As with most Celiacs, the road to diagnosis is never straightforward. On my first visit he said “no gluten.” And drew some blood to test for the “Celiac gene.” This gene does not mean that you have Celiac, but 95 percent of Celiacs have the gene, so it’s a pretty good indicator. I stopped eating gluten. Started feeling better. Blood test came back negative for the gene. Now, I’ve played over what exactly the doctor told me at that point. I’m not sure what he said, but I'm sure it wasn't what I heard (and did) which was this: Don’t eat gluten…most of the time. In a couple months when Thanksgiving and Christmas comes, a little gluten won’t hurt you.

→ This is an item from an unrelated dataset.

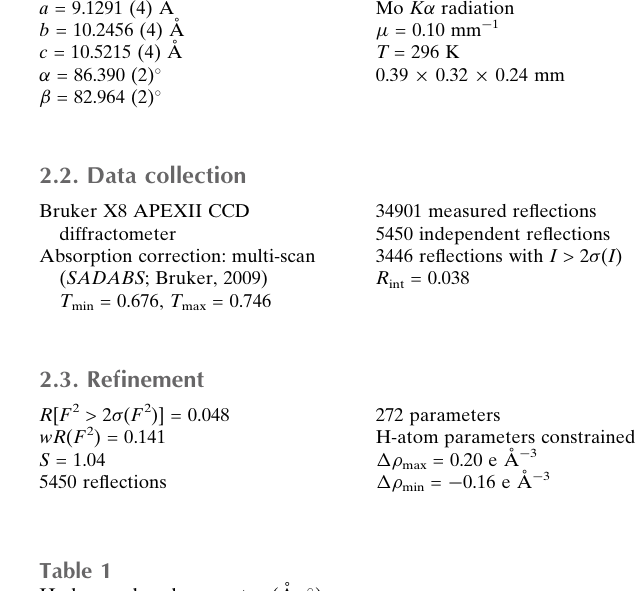
Hydrogen-bond geometry (A˚ , (cid:2)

So, by the time the fourth family Christmas (yep. My first Christmas as a married lady involved 4 family Christmases) rolled around, I had thrown caution to the wind and was eating pretty much every warm, sweet, gluten-y thing I could put in my mouth.

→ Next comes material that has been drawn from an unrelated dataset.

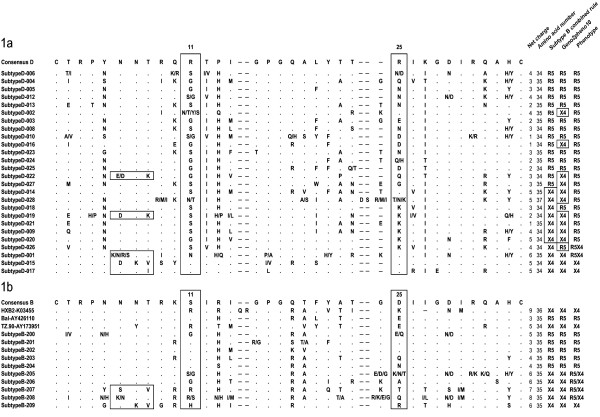
V3 amino acid sequence alignments and matched phenotypes of the 26 subtype D viruses (1a) and of 13 reference subtype B viruses (1b). V3 amino acid sequence alignments were obtained by bulk sequencing env PCR products from the 26 subtype D-infected patients, 10 subtype B-infected patients and 3 reference subtype B viruses. These sequences are shown with the following abbreviations with reference to the consensus sequences: dot, identity with amino acid baseline sequence; dash, gap inserted to maintain alignment; slash, amino acid position related to dual virus population. Replacements are indicated by the appropriate code letters. Residues at positions 11 and 25 and mutated N-linked glycosylation sites are boxed to highlight the substitutions noted. The V3 net charge (calculated by subtracting the number of negatively charged amino acids [D and E] from the number of positively charged ones [K and R]); the number of amino acids in V3; the genotype predicted by the combined 11/25 and net charge rules built for subtype B viruses and the Geno2pheno are shown, together with the observed phenotype. Discordances between the genotypic predictions and the phenotype are boxed.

January. Back at the doctor with stomach pain that won’t go away. He takes one look at my distended abdomen and says “what have you been eating?” Ummm… bagels every day this week? Right. I was presenting with classic celiac symptoms. Also, my blood work showed some of the malabsorption issues and the deficiencies that had begun to correct themselves were getting worse. “No gluten.” That was my answer. I was one of the 5 percent. (No, I did not have a small bowel biopsy done. It is the gold standard of Celiac disease testing, but the blood work and gluten test were enough to convince my doctor, so that’s good enough for me. I also had an antibody test, which showed gluten antibodies.)
Now, one might assume that I went home, purged my life of gluten and lived happily ever after… Well, I never claimed to be the brightest crayon in the box, so that night I went out and ate ½ a large Plank’s pizza. I was so sick for days afterward that from that day on, I have not purposely eaten gluten. Anyone who has observed a gluten free lifestyle knows, however, that purpose is only part of the battle. I’m still figuring out the gluten free life; still training my husband not to poison me with his crumbs; still explaining that no, a “little bit” will actually hurt me. That is what I want to share here.
I have learned so much from the seasoned Celiacs in the web community that I want to share my own challenges, goof ups, victories, and stories. And so I give you: A Gluten for Punishment. I hope you enjoy!